No fundo, na essência, sempre o mesmo propósito: a salvaguarda e a manutenção do sistema. Este, suas mazelas, sua entranhada e incorrigível desumanidade, não vem ao caso, não se contesta. Enfim, confirma-se mais uma vez: fascismo e capitalismo não se opõem, completam-se.
Mas é claro, o abuso de poder, os excessos da autoridade não são erupções repentinas, surpreendentes, que surgem do nada. Essas manifestações exigem um longo cultivo, cuidadosa maturação e, como a história ensina, exigem principalmente a omissão, o silêncio e a conivência dos democratas, dos humanistas, das mulheres e dos homens de bem - omissão, silêncio e conivência que levam a tragédias como a morte do reitor Luiz Carlos Cancellier.
O caso do professor Cancellier é um exemplo clássico, pronto e acabado, de abuso de poder. Um exemplo também completo da impunidade das autoridades arbitrárias e despóticas. Prisão sem justificativa firme, plausível e feita sob os holofotes da Globo, da CBN; acusações vagas, suposições e todo o ritual de humilhação a que são submetidos os presos, culpados ou inocentes. De um lado, a covardia extrema, sadismo, maldade, cinismo, baixeza e a vilania praticada em seu grau mais elevado. De outro, angústia, desespero, desamparo e aquele sentimento de injustiça, de iniquidade, que nada aplaca, alivia ou consola.
Não há como se livrar da mancha de ter sido preso neste Brasil dos abusos da Lava Jato e de operações inquisitoriais assemelhadas. "Se foi preso é porque deve ter alguma coisa. Se foi preso mereceu", diz a voz dos tolos. Como alguns dos presos são realmente bandidos, todos os presos são bandidos. Esse é o silogismo medíocre, ginasiano, concurseiro, dessa nova rapaziada que invade as instituições brasileiras pela via do concurso público.
Eliminou-se a presunção de inocência. A Polícia Federal, o Ministério Público e o Judiciário transformam-se na espada santa do Senhor, nos anjos da Justiça, infalíveis e incontestáveis. Se os fatos, se a verdade dos fatos os contrariam, azar. E vamos parar com essa pusilanimidade de chamar isso de "ativismo judicial". Ativismo judicial é a santa progenitora desses causídicos bobalhões! É ativismo político desbragado, deslavado, desavergonhado! É militância política pura e simples!
Ativismo judicial.... Ora, que imbecis! Querem enganar a quem?

INSTRUÇÕES DO EXERCÍCIO: Transcreva sem alterações um trecho do texto sobre o caso Cancellier, começando nas palavras que contêm "No fundo, na" e parando logo depois de "se opõem, completam-se.".

SEÇÃO DE DADOS:
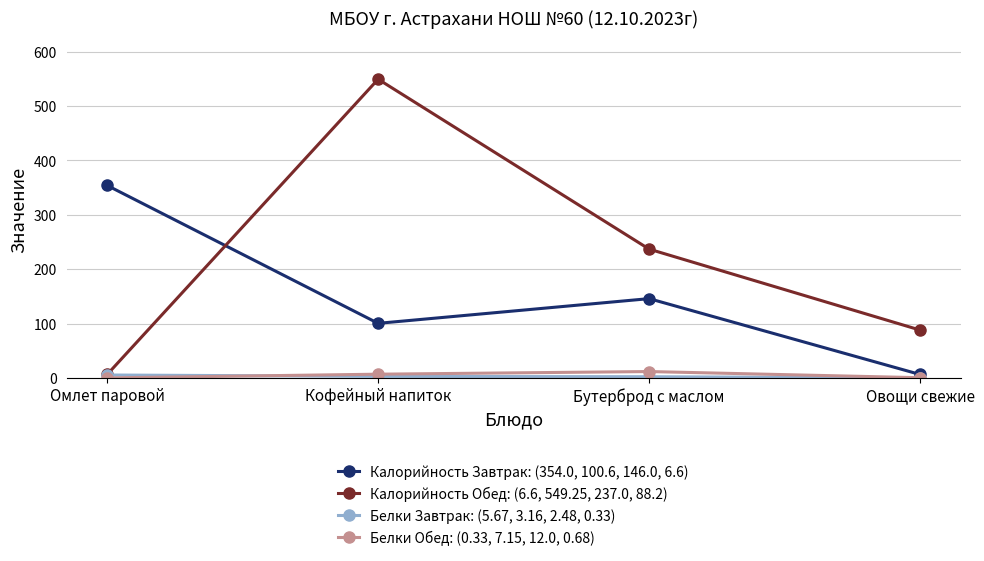

The value of Калорийность Обед: (6.6, 549.25, 237.0, 88.2) at Овощи свежие is 61.3. True or false?

False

RESPOSTA AO PROBLEMA:
No fundo, na essência, sempre o mesmo propósito: a salvaguarda e a manutenção do sistema. Este, suas mazelas, sua entranhada e incorrigível desumanidade, não vem ao caso, não se contesta. Enfim, confirma-se mais uma vez: fascismo e capitalismo não se opõem, completam-se.